Salmon, 27, told the judge Thursday that he and the other accused soldiers all belonged to a group of soldiers who had been in trouble with the Army, held anti-government views and grew from being “a small killing team to a full-blown militia.”
He said the group stockpiled weapons and planned to start a private security business as a front for its operations.
Salmon said Roark had access to the group’s bank account and was suspected of taking money.
One night, members discovered text messages that made them fear Roark planned to expose the group to police.
Salmon said he and Peden, along with Pvt. Isaac Aguigui and Pfc. Michael Burnett, lured Roark and his girlfriend into the woods with a ruse that they were going shooting.
York didn’t get out of the car before Peden shot her twice in the head, Salmon said.
He said they forced Roark to get on his knees and answer questions about the group’s bank account as well as a storage locker he rented before Aguigui gave Salmon a signal to kill him, too.
“I shot him in the head,” Salmon said. “I started to walk away and somebody told me I needed to shoot him again.
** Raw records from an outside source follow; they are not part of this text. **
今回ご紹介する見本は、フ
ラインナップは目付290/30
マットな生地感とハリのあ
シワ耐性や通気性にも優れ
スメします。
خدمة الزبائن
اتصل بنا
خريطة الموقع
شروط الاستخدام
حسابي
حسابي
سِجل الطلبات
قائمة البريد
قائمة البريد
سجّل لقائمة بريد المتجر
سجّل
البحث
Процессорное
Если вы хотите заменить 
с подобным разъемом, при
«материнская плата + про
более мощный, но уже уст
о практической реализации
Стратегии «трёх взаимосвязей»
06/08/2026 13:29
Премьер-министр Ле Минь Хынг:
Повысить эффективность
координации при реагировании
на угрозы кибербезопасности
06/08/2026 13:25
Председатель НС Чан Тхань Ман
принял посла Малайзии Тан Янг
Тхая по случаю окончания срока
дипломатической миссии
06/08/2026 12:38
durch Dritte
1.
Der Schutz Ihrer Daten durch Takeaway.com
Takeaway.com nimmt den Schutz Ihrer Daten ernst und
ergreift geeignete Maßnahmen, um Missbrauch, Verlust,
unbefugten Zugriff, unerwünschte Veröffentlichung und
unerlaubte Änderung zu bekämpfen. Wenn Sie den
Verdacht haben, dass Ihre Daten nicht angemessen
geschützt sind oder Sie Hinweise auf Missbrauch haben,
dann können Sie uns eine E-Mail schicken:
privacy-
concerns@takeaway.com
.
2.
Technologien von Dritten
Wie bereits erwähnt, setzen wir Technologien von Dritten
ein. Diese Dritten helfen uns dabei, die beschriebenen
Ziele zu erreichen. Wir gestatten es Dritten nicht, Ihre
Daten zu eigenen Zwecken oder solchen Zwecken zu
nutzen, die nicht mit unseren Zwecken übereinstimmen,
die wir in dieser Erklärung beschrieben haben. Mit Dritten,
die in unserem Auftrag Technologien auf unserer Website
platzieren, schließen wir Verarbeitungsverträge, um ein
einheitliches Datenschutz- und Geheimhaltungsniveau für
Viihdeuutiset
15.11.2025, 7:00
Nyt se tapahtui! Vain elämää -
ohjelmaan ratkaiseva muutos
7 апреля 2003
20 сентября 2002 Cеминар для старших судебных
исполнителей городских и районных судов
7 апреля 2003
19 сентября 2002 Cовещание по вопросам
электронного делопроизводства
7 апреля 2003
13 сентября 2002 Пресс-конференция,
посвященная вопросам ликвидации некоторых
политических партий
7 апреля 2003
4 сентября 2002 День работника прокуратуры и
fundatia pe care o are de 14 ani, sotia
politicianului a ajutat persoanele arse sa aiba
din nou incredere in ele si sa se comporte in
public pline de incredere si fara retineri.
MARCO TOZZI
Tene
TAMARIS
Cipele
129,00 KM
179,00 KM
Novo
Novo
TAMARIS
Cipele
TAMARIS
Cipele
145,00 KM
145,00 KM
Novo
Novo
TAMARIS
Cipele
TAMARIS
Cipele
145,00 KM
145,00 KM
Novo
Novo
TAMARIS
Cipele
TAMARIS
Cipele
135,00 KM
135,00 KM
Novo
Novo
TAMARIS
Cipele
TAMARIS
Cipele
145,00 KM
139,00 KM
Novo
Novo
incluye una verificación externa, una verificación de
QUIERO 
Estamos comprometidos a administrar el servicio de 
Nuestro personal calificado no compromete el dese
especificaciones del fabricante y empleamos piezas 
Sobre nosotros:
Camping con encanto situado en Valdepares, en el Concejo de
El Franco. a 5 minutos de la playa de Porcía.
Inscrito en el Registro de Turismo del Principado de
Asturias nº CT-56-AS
So I did.”
Roark’s mother, Tracy Jahr, glared at Salmon through tears as she was allowed to take the witness stand to give a victim-impact statement. She said she didn’t believe his apology.
“I hope you suffer,” Jahr said. “And I hope your days don’t have any sunshine in them, because you took mine from me.”
Peden, 28, will be asked to give his own account of the crime at this sentencing hearing. No date has been set.
The murder charge carries an automatic life sentence, but Judge Robert Russell must decide whether Peden will ever be eligible for parole.
Peden’s attorney, Burt Baker, said at a previous hearing that his client suffers from post-traumatic stress linked to his service in Afghanistan.
York’s mother, Brenda Thomas, said Peden needs to receive the same sentence as Salmon and know he’ll never again be free.
“He’s looking for hope,” Thomas said as she left the courthouse. “I have no hope that my Tiffany will ever come home to me.”
Prosecutors say Aguigui led the militia group and funded it with $500,000 in insurance and benefit payments the soldier received after his pregnant wife died in July 2011 — about five months before Roark and York were slain.
Aguigui pleaded guilty to murder charges in the couple’s slaying last summer.
A military judge also convicted him last week of killing his wife, Sgt. Deirdre Aguigui, and their unborn child. Aguigui is serving life without parole at a Georgia prison.
Burnett was allowed to plead guilty to manslaughter charges in August 2012 when he agreed to testify about the militia and the slayings of Roark and York. Prosecutors say he’ll be sentenced last.
Salmon’s wife, Heather Salmon, has also been charged with murder in the case, though she wasn’t present when the couple was killed. She has pleaded not guilty.